◆ **Required work**:
The response must consist of the lines below from the one with "### 16.5 Het belang van open communicatie" through the one with "### 16.6 Slotopmerking: Zorg", exactly as they appear and with both ends kept.

___ Records for this task ___

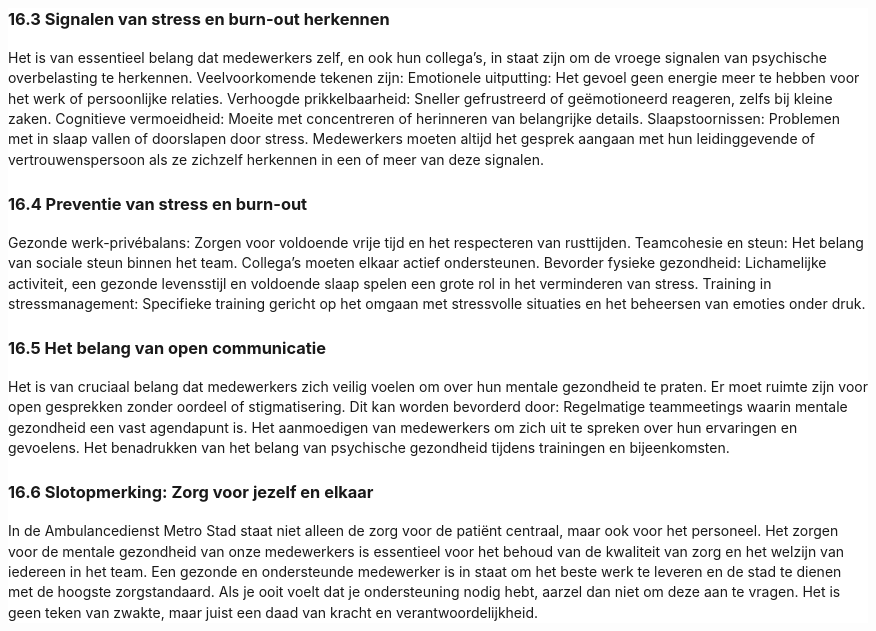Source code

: ### 16.3 Signalen van stress en burn-out herkennen
Het is van essentieel belang dat medewerkers zelf, en ook hun collega’s, in staat zijn om de vroege signalen van psychische overbelasting te herkennen. Veelvoorkomende tekenen zijn:
Emotionele uitputting: Het gevoel geen energie meer te hebben voor het werk of persoonlijke relaties.
Verhoogde prikkelbaarheid: Sneller gefrustreerd of geëmotioneerd reageren, zelfs bij kleine zaken.
Cognitieve vermoeidheid: Moeite met concentreren of herinneren van belangrijke details.
Slaapstoornissen: Problemen met in slaap vallen of doorslapen door stress.
Medewerkers moeten altijd het gesprek aangaan met hun leidinggevende of vertrouwenspersoon als ze zichzelf herkennen in een of meer van deze signalen.

### 16.4 Preventie van stress en burn-out
Gezonde werk-privébalans: Zorgen voor voldoende vrije tijd en het respecteren van rusttijden.
Teamcohesie en steun: Het belang van sociale steun binnen het team. Collega’s moeten elkaar actief ondersteunen.
Bevorder fysieke gezondheid: Lichamelijke activiteit, een gezonde levensstijl en voldoende slaap spelen een grote rol in het verminderen van stress.
Training in stressmanagement: Specifieke training gericht op het omgaan met stressvolle situaties en het beheersen van emoties onder druk.

### 16.5 Het belang van open communicatie
Het is van cruciaal belang dat medewerkers zich veilig voelen om over hun mentale gezondheid te praten. Er moet ruimte zijn voor open gesprekken zonder oordeel of stigmatisering. Dit kan worden bevorderd door:
Regelmatige teammeetings waarin mentale gezondheid een vast agendapunt is.
Het aanmoedigen van medewerkers om zich uit te spreken over hun ervaringen en gevoelens.
Het benadrukken van het belang van psychische gezondheid tijdens trainingen en bijeenkomsten.

### 16.6 Slotopmerking: Zorg voor jezelf en elkaar
In de Ambulancedienst Metro Stad staat niet alleen de zorg voor de patiënt centraal, maar ook voor het personeel. Het zorgen voor de mentale gezondheid van onze medewerkers is essentieel voor het behoud van de kwaliteit van zorg en het welzijn van iedereen in het team. Een gezonde en ondersteunde medewerker is in staat om het beste werk te leveren en de stad te dienen met de hoogste zorgstandaard.
Als je ooit voelt dat je ondersteuning nodig hebt, aarzel dan niet om deze aan te vragen. Het is geen teken van zwakte, maar juist een daad van kracht en verantwoordelijkheid.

___

◆ **Output for this exercise**:
### 16.5 Het belang van open communicatie
Het is van cruciaal belang dat medewerkers zich veilig voelen om over hun mentale gezondheid te praten. Er moet ruimte zijn voor open gesprekken zonder oordeel of stigmatisering. Dit kan worden bevorderd door:
Regelmatige teammeetings waarin mentale gezondheid een vast agendapunt is.
Het aanmoedigen van medewerkers om zich uit te spreken over hun ervaringen en gevoelens.
Het benadrukken van het belang van psychische gezondheid tijdens trainingen en bijeenkomsten.

### 16.6 Slotopmerking: Zorg voor jezelf en elkaar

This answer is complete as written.